In the last few months we have seen some important improvement trends. As reported by Orlando International Airport, the number of passengers has risen steadily since last April. While we are still seeing declines in April 2021 compared to the same period last year, we will see a sharp increase in passengers, hotel bookings and visitor numbers in theme parks compared to the previous year. Vacation trips to Orlando expose more people to the lifestyles and benefits of living here year round, and ultimately create a future demand for housing.
In a recent webinar with the Greater Orlando Builders Association, a Visit Orlando representative said that 2021 will see all facets of the travel industry grow compared to 2020. He believed that 2023 will approach pre-pandemic levels in terms of travel.He expects the travel industry to recover fully by 2024 and grow beyond 2019 levels.
Despite the pandemic-related job losses, the demand for residential property remains strong. From 2017 to 2019 (latest available census data), Orlando was the fastest growing city in Florida.
While Orlando saw moderate year-over-year sales growth in new home sales compared to January 2020 (a strong month before the pandemic), it was one of only four cities in the Zonda New Home Pending Sales Index in January 2021 that saw the month increase. monthly sales. This is an early sign of a strong “snowbird season” in 2021 – while it is typically defined by retirees and second home buyers who live in Florida during the winter, the strong sales are carried by first-time buyers and resettlers who work from home .
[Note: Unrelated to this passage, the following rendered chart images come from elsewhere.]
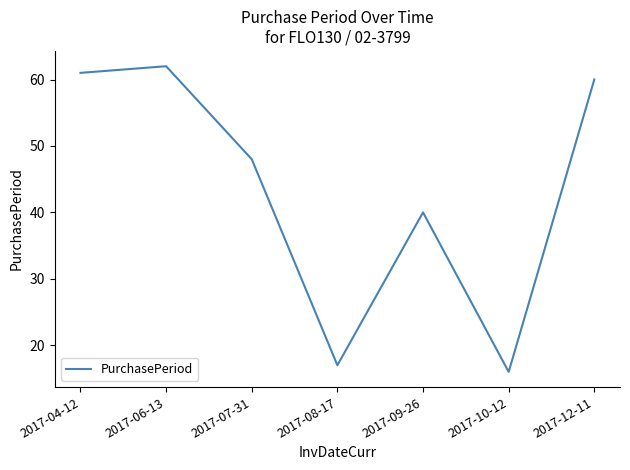

List the labels in order of value, largest first.

2017-06-13, 2017-04-12, 2017-12-11, 2017-07-31, 2017-09-26, 2017-08-17, 2017-10-12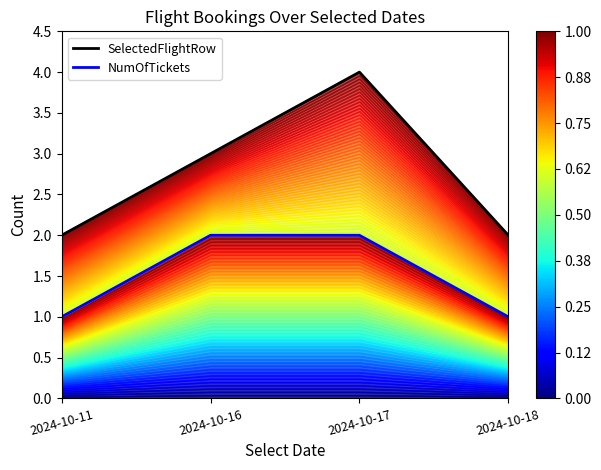

How many SelectedFlightRow values are between 2 and 4?

4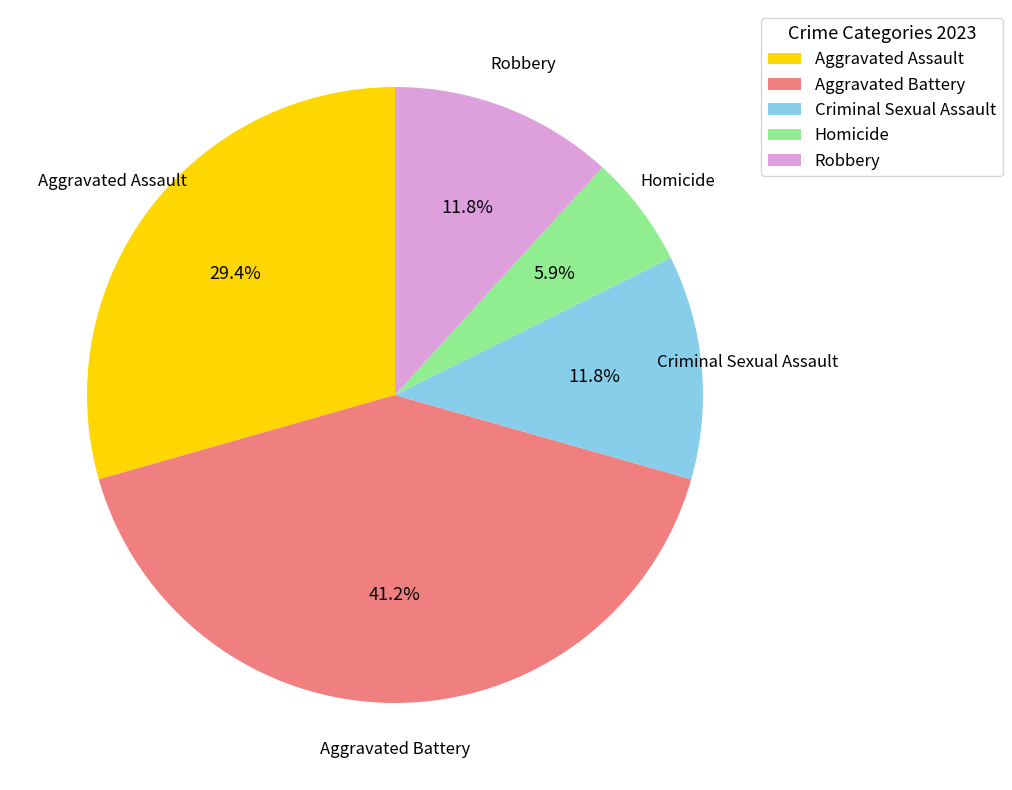

The Criminal Sexual Assault slice represents 4% of the pie. True or false?

False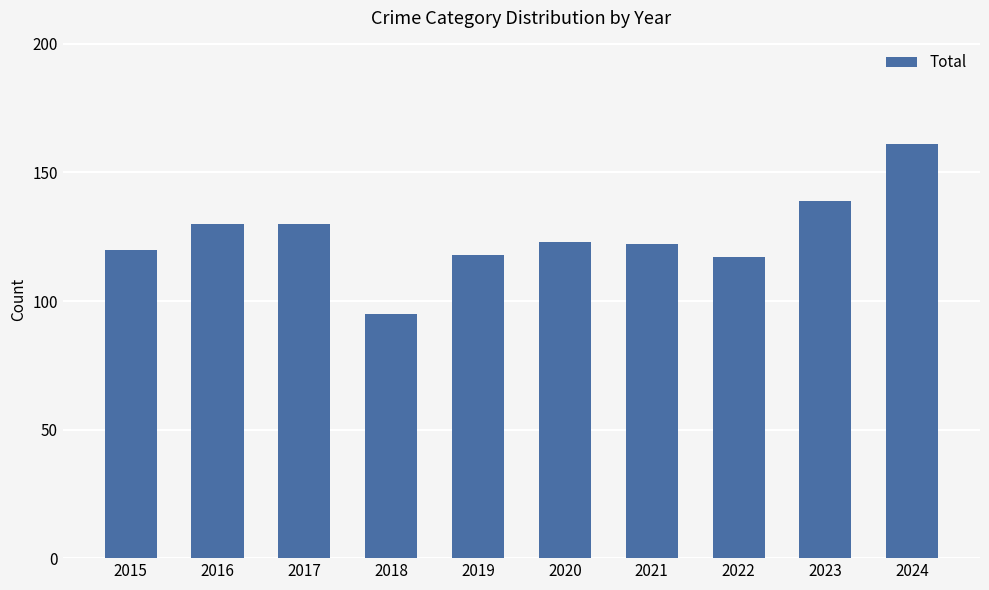

Reading left to right, extract all data points from this chart.

120	130	130	95	118	123	122	117	139	161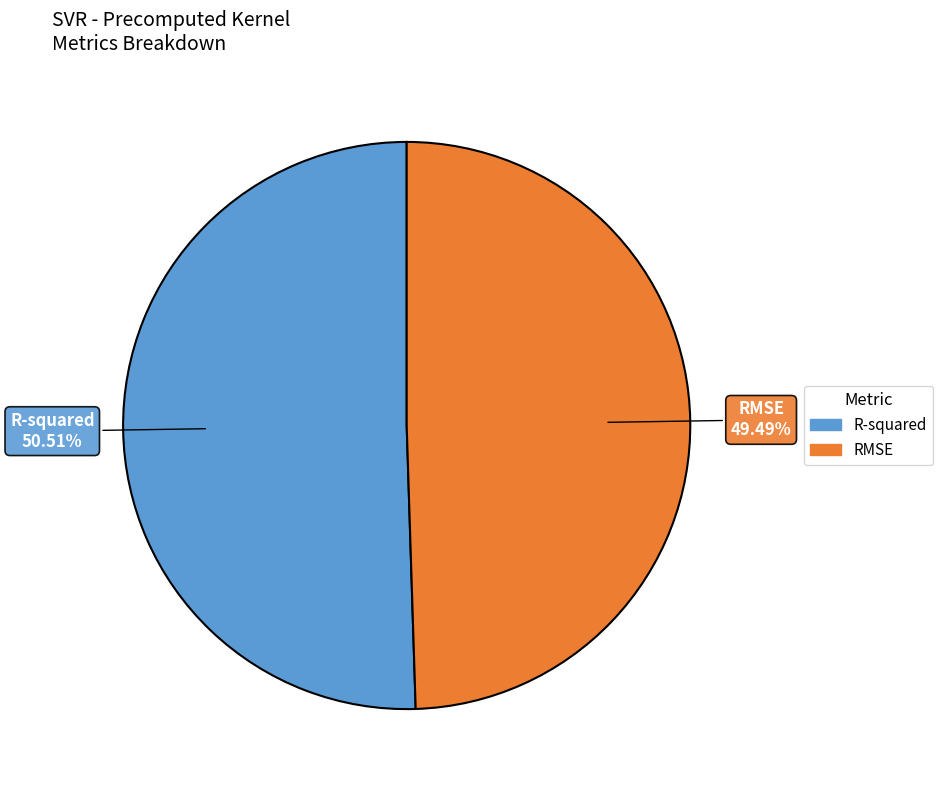

Is it true that R-squared is 51% of the pie?

True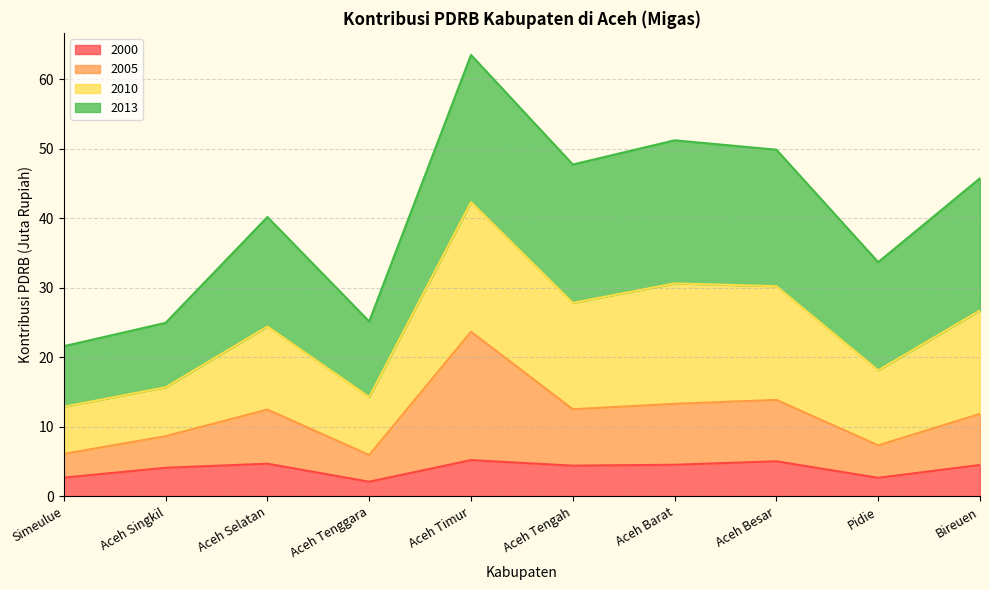

True or false: 2000 and 2005 intersect in this chart.

False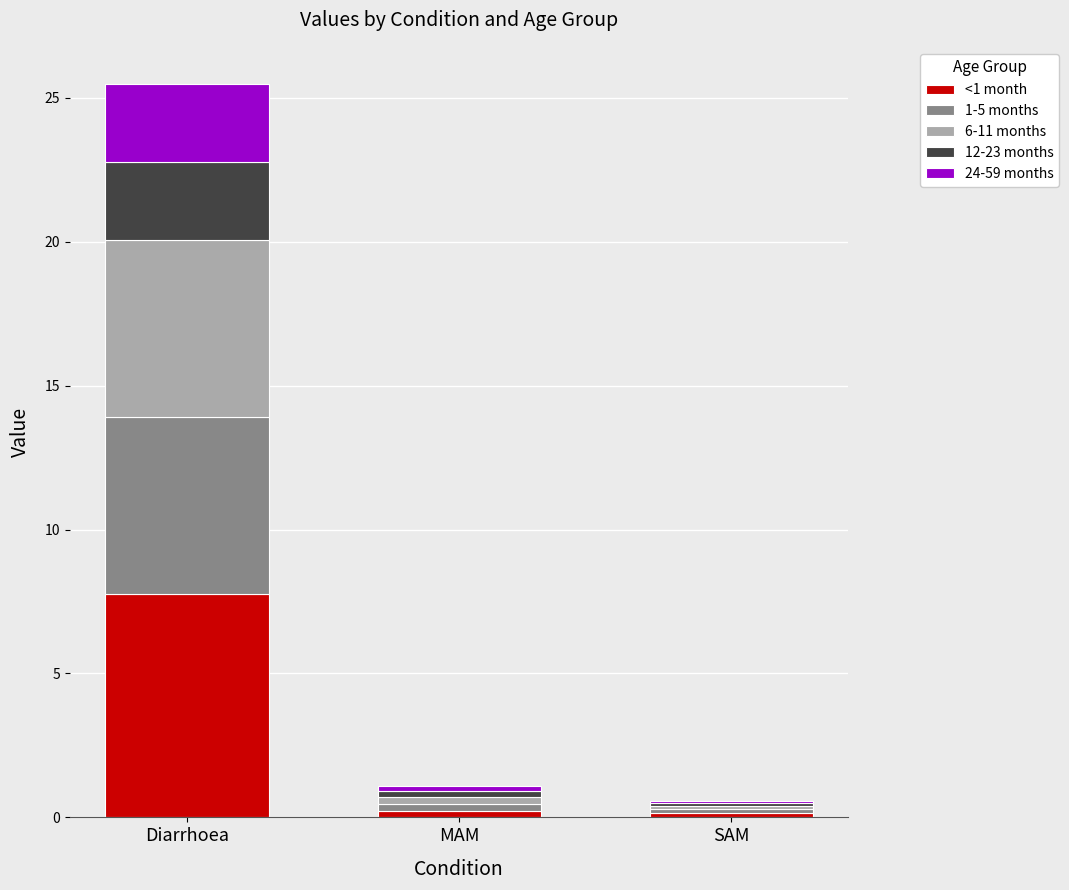

Which category has the highest value in the <1 month series?

Diarrhoea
Source: Zonda; Data are seasonally adjusted and from December 2020
Our survey data on apartment starts (cast plate) and closings (actual occupancy) showed 2020 was flat for starts while closings in the Orlando CBSA increased 1.7%. Osceola County was hardest hit by job losses in the recreational and hospitality sectors, with housing starts declining 4.3% in 2020. As travel costs improve in 2021, residential activity in Osceola County should follow suit. We anticipate residential real estate launches and closings for the CBSA in Orlando to spike in 2021 as demand continues to outpace supply.